Let K be an eventually compact linear integral operator on $\text{L}{}^{\mathrm{p}}\text{(Ω, μ), 1 ⩽ p < ∞}$, with nonnegative kernel k(x, y), where the underlying measure μ is totally σ-finite on the domain set Ω when p = 1. In considering the equation λf = Kf + g for given nonnegative $\text{g ϵ L}{}^{\mathrm{p}}\text{(Ω, μ), λ > 0}$, P. Nelson, Jr. provided necessary and sufficient conditions, in terms of the support of g, such that a nonnegative solution $\text{f ϵ L}{}^{\mathrm{p}}\text{(Ω, μ)}$ was attained. Such conditions led to generalizing some of the graph-theoretic ideas associated with the normal form of a nonnegative reducible matrix.

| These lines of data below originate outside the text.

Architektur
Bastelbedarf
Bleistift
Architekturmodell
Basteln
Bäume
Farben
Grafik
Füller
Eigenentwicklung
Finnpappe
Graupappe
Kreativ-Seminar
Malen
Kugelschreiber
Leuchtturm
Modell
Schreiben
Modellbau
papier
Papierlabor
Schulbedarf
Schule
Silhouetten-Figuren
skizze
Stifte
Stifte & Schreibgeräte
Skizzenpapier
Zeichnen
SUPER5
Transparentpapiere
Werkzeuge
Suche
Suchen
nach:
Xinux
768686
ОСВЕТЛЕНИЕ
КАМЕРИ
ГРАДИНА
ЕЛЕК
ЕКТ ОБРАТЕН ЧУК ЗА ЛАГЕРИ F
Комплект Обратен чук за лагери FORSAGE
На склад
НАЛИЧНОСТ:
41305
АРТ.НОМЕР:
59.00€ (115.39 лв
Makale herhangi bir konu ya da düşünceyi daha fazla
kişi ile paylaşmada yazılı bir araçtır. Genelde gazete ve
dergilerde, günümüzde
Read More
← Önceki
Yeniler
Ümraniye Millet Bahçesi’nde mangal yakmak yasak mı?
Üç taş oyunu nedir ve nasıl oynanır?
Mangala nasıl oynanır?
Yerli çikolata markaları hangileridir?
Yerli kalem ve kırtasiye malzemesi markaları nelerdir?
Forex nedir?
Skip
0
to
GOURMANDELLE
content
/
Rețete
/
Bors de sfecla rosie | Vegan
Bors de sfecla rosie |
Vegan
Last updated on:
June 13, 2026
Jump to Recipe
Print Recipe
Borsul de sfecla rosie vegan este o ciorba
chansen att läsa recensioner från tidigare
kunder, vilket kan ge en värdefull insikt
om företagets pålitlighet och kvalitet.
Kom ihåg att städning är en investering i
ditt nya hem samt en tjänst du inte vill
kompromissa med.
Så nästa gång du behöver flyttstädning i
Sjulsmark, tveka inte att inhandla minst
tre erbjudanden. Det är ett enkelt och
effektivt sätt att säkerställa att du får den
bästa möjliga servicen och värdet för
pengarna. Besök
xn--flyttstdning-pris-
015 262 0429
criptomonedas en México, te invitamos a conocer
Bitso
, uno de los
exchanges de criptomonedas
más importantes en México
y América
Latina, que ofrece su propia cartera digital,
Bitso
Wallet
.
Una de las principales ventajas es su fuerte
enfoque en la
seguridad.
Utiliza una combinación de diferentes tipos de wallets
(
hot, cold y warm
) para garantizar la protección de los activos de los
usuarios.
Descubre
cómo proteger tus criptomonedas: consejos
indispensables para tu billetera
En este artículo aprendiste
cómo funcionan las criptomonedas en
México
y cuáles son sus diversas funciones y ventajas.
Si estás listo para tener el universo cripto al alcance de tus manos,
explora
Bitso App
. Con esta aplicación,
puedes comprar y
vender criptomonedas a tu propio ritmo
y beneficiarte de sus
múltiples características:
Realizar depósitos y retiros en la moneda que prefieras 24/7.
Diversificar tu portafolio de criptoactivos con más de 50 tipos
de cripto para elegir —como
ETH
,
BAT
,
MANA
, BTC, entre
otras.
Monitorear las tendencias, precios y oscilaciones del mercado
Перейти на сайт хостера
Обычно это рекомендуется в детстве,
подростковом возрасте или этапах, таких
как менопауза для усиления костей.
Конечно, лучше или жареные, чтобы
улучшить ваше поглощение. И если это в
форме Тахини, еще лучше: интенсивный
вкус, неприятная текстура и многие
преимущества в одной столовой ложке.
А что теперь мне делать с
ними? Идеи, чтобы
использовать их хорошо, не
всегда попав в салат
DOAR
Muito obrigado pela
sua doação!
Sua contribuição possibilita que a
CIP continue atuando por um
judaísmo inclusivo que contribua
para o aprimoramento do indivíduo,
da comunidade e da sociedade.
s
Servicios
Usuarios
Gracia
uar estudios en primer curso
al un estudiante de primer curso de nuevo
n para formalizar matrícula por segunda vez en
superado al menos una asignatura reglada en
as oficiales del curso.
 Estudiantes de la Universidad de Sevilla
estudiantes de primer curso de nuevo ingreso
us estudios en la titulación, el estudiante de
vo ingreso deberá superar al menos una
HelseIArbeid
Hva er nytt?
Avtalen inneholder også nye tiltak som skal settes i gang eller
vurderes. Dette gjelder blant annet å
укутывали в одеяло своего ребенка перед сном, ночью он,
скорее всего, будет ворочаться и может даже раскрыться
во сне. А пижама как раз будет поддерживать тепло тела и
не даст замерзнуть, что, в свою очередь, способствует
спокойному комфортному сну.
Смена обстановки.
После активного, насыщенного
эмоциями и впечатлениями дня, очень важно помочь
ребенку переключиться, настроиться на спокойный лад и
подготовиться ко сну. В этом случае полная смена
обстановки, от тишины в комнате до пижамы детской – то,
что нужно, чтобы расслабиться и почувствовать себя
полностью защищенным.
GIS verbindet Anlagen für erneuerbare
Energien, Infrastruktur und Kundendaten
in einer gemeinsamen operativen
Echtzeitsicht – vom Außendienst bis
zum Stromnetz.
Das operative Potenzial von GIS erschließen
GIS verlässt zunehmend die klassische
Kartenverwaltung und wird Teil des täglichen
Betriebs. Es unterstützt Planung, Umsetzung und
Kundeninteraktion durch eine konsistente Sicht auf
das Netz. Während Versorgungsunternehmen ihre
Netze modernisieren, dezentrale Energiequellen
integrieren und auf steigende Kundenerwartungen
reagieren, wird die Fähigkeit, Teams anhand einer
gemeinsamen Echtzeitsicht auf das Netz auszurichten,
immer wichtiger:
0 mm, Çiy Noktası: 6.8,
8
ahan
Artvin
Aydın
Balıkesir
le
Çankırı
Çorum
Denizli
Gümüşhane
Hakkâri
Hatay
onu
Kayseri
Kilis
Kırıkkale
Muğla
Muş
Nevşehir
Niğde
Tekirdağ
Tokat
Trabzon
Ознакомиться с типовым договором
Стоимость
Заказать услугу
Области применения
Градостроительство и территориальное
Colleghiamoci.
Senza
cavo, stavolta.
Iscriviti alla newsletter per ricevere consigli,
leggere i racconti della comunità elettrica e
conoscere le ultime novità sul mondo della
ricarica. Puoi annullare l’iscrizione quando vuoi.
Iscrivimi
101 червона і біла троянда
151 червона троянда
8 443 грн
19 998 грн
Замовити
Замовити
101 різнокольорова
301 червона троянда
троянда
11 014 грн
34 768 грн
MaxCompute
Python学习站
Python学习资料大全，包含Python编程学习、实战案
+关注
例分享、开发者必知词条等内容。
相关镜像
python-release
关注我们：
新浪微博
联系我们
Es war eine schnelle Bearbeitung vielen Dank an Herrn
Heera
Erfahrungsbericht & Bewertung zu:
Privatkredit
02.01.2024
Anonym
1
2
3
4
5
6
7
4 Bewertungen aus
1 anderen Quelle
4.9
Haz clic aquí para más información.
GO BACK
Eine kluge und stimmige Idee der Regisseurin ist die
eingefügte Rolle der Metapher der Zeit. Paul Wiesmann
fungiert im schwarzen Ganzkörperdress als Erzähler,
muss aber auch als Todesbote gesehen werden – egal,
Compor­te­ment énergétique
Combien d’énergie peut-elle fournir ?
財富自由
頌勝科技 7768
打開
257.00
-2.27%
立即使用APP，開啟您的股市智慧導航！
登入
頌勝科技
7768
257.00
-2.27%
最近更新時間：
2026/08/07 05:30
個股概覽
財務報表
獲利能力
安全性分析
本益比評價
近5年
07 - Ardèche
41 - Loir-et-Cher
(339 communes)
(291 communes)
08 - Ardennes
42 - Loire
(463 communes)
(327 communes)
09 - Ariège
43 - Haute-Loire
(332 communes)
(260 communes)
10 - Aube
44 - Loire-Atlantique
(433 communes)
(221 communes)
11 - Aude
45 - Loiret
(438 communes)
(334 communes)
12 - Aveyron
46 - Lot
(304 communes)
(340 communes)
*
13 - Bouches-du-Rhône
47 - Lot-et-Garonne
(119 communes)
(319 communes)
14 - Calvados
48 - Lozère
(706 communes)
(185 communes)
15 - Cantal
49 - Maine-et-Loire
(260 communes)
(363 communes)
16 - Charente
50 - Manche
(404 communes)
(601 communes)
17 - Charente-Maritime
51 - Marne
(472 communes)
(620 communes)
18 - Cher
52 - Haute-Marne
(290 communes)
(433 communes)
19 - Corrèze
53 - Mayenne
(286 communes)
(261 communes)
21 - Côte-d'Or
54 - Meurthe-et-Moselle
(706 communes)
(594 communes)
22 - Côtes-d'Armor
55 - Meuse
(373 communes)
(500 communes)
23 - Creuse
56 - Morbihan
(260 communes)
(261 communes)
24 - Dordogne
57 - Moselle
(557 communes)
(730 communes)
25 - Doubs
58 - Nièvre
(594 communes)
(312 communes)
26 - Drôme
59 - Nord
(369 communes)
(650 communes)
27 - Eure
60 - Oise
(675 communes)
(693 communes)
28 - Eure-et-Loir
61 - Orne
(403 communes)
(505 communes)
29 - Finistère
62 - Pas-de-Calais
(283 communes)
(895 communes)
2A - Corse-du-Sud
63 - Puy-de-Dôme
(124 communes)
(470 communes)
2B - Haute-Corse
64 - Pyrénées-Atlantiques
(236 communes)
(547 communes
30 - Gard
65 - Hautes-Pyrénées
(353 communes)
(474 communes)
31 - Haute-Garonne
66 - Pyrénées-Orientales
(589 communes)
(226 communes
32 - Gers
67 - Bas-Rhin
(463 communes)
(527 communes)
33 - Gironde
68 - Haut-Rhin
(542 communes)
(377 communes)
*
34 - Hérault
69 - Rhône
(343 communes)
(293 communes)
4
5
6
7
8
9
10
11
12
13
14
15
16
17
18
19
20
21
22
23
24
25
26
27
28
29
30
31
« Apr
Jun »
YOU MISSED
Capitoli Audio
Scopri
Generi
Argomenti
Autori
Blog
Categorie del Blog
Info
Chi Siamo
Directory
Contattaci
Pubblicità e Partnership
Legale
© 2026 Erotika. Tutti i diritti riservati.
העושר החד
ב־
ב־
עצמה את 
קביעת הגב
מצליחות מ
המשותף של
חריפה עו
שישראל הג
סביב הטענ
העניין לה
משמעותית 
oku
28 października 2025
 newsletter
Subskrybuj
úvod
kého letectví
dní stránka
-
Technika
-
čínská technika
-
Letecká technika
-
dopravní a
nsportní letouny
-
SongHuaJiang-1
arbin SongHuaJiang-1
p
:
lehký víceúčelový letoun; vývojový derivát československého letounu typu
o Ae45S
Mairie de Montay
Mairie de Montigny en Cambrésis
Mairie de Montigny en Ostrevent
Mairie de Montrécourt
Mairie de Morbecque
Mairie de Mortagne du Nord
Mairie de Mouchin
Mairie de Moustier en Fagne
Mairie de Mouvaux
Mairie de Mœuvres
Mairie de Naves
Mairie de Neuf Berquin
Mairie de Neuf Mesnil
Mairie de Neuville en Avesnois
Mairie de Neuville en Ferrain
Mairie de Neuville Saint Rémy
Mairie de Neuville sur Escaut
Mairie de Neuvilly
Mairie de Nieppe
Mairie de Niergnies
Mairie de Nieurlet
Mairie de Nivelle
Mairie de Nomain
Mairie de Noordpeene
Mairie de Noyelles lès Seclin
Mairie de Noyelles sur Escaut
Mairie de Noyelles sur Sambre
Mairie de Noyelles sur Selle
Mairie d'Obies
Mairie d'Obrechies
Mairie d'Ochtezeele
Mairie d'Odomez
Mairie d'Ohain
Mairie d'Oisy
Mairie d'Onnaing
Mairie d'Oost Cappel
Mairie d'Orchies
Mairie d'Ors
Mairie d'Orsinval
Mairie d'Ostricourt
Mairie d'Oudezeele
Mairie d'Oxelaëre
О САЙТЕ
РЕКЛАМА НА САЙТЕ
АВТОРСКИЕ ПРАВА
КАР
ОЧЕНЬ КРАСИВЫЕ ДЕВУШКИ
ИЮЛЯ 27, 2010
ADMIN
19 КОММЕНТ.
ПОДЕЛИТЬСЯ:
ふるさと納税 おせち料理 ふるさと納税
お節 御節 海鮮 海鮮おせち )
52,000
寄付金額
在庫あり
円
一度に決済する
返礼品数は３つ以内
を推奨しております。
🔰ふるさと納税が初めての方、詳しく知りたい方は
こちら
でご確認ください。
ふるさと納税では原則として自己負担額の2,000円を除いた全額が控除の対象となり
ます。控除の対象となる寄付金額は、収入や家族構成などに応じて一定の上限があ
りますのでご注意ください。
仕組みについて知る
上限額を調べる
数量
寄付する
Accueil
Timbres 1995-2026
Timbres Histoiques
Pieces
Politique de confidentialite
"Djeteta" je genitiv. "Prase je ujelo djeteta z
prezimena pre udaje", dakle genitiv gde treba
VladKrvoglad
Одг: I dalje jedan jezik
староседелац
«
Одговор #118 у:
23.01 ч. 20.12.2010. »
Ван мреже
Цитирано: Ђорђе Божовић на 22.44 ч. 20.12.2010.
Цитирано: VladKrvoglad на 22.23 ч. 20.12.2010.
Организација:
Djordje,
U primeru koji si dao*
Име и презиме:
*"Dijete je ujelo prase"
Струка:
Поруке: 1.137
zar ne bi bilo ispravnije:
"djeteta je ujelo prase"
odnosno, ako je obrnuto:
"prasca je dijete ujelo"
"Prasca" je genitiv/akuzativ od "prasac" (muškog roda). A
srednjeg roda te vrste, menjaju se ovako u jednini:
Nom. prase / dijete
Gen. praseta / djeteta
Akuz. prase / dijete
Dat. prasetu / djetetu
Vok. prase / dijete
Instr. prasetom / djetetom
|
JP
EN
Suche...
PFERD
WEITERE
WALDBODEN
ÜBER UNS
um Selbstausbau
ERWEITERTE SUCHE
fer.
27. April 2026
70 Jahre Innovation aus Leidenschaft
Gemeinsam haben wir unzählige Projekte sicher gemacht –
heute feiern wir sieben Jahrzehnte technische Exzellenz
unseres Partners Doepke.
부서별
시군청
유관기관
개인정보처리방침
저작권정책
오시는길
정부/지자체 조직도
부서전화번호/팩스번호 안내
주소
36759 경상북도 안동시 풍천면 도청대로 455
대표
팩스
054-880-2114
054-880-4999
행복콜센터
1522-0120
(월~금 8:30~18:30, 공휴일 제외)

The purpose of this paper is to show that the analysis by Nelson can be enlarged to provide a more complete generalization of the normal form of a nonnegative matrix which can be used to characterize the distinguished eigenvalues of K and K^∗, and to describe sets of support for the eigenfunctions and generalized eigenfunctions of both K and K^∗ belonging to the spectral radius of K.